Dicen por ahí que lo que mal empieza mal acaba y parece aplicarse a lo que vive en estos días Carlota Casiraghi, luego de su ruptura definitiva con el productor de cine Dimitri Rassam.

No importó siquiera que hace menos de tres meses recibieron a su primer hijo en común, Balthazar, quien crecerá sin ver a sus padres juntos.

Carlota Casiraghi a su llegada al Museo Nacional Thyssen-Bornemisza.

¿Y por qué hablamos de lo que comenzó mal?

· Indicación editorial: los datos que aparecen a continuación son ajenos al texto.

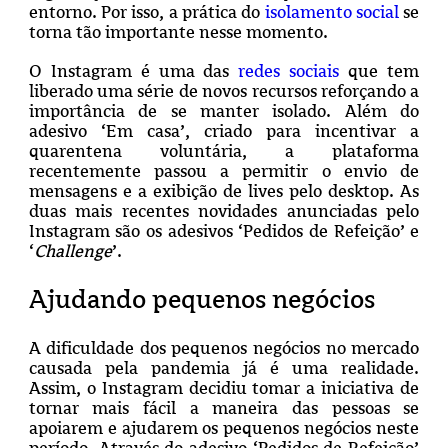
entorno. Por isso, a prática do
isolamento social
se
torna tão importante nesse momento.
O Instagram é uma das
redes sociais
que tem
liberado uma série de novos recursos reforçando a
importância de se manter isolado. Além do
adesivo ‘Em casa’, criado para incentivar a
quarentena voluntária, a plataforma
recentemente passou a permitir o envio de
mensagens e a exibição de lives pelo desktop. As
duas mais recentes novidades anunciadas pelo
Instagram são os adesivos ‘Pedidos de Refeição’ e
‘
Challenge
’.
Ajudando pequenos negócios
A dificuldade dos pequenos negócios no mercado
causada pela pandemia já é uma realidade.
Assim, o Instagram decidiu tomar a iniciativa de
tornar mais fácil a maneira das pessoas se
apoiarem e ajudarem os pequenos negócios neste
período. Através do adesivo ‘Pedidos de Refeição’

Veamos.

Hace unos años la hija consentida de Carolina de Mónaco dejó a Gad Elmaleh, su pareja estable en aquel entonces y padre de su hijo Raphäel, para echarse en brazos del cineasta italiano Lamberto Sanfelice, a quien poco después sustituyó por Dimitri.

Entonces se supo que el nuevo novio era hijo de Carole Bouquet, amiga íntima de la princesa Carolina de Mónaco, y que estaba en trámites de separación de la modelo Masha Noselova, con quien había procreado una niña.

Más allá de su imponente físico Dimitri no tenía mucho que ver con un príncipe, pero sí tenía fama de ser un hombre responsable con ingresos suficientes para mantenerse y no ser una carga para Carlota.

Todo pareció ir viento en popa en los meses siguientes y a principios del año pasado nos enteramos que la pareja ya vivía junta y, lo mejor, ya estaba esperando a su primer hijo en común.

Poco después el Palacio Real de Mónaco confirmó el compromiso matrimonial y anunció que la boda se realizaría «en el verano» en la paradisiaca isla de Pantelleria.

Pero Rassam no logró un acuerdo de divorcio con su ex y el enlace con Carlota se pospuso indefinidamente, hasta que se supo que ya no tendrá lugar.

Después de este nuevo fracaso amoroso de Carlota, ha crecido el número de tabloides que la compara con su tía la princesa Estefanía, quien también ha tenido muy poca fortuna en el amor.

Pero, para ventura de esta princesa del jetset, ella tiene apenas 32 años y mucho futuro por delante. Eso sí, con la responsabilidad de dos hijos a quienes ama profundamente.